─── BRANO DI LETTURA ───

I tempi dilatati e lo spazio ristretto delle donne. Passato e futuro nello smart working

Nel Cinquecento, il Mediterraneo era largo una settimana e lungo un mese. Questa dimensione del tempo per misurare lo spazio la utilizza Fernard Braudel nel ripercorrere la storia dei commerci. Lo navigavano gli uomini questo spazio del mare, così come erano uomini coloro che attraversano gli spazi delle strade. Lo facevano per bisogno, per ambizione, per curiosità, per difendersi o per attaccare. Le donne no. Le sporadiche volte in cui si mettevano in viaggio era in pellegrinaggio per fede, per raggiungere la nuova famiglia maritale, per accudire parenti ammalati.

Lo spazio “esterno”, quello pubblico, quello fuori casa, è stato, tradizionalmente, riconosciuto come spazio degli uomini. Territorio di lavoro, mobilità, socialità e visibilità. Lo spazio “interno”, invece, quello privato, quello domestico è, per consuetudine storica e patriarcale, lo spazio delle donne. Territorio di riservatezza, famiglia, cura.

─── SEZIONE DATI ───

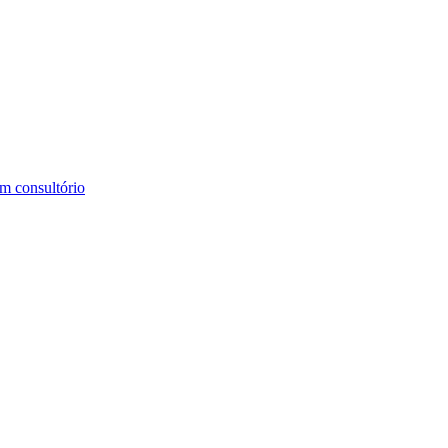
m consultório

───

**DOMANDE:**
A – Puoi riscrivere in forma di elenco il paragrafo del brano sullo spazio delle donne che comincia con "Lo spazio “esterno”", mantenendone i fatti principali?
B – Per quali motivi, secondo il brano sullo spazio delle donne, gli uomini navigavano il mare e attraversavano le strade? Elencali tutti.
C – Prosegui il brano sullo spazio delle donne a partire dalla sua ultima frase.
I dati non hanno alcun legame con il brano.

**RISPOSTE PER DOMANDA:**
A –
- Spazio esterno (pubblico, fuori casa): tradizionalmente riconosciuto come spazio degli uomini; è territorio di lavoro, mobilità, socialità e visibilità.
- Spazio interno (privato, domestico): per consuetudine storica e patriarcale è lo spazio delle donne; è territorio di riservatezza, famiglia e cura.

B –
- Per bisogno
- Per ambizione
- Per curiosità
- Per difendersi
- Per attaccare

C –
La strutturazione del tempo e dello spazio, connotante il vivere sociale, è ridefinito oggi alla luce della diffusione delle innovazioni tecnologiche. Ma la destrutturazione di questi due concetti rinnovati dalla rivoluzione digitale – il tempo dilatato e lo spazio ristretto – rischiano di impattare in maniera dirompente sulla vita delle donne, sui nostri tempi sovrapposti, concitati, anticipati o ritardati, e sui nostri spazi pieni, vuoti, affollati, isolati, troppo vicini o troppo lontani.

In questi ultimi anni la diffusione delle nuove tecnologie sta cambiando radicalmente la quotidianità professionale di una fascia di popolazione, quella che non ha la necessità di impegnare direttamente e a volte rischiosamente – come queste giornate di emergenza sanitaria hanno reso più evidente - il proprio corpo nei luoghi tradizionali di lavoro: fabbriche, ospedali, negozi.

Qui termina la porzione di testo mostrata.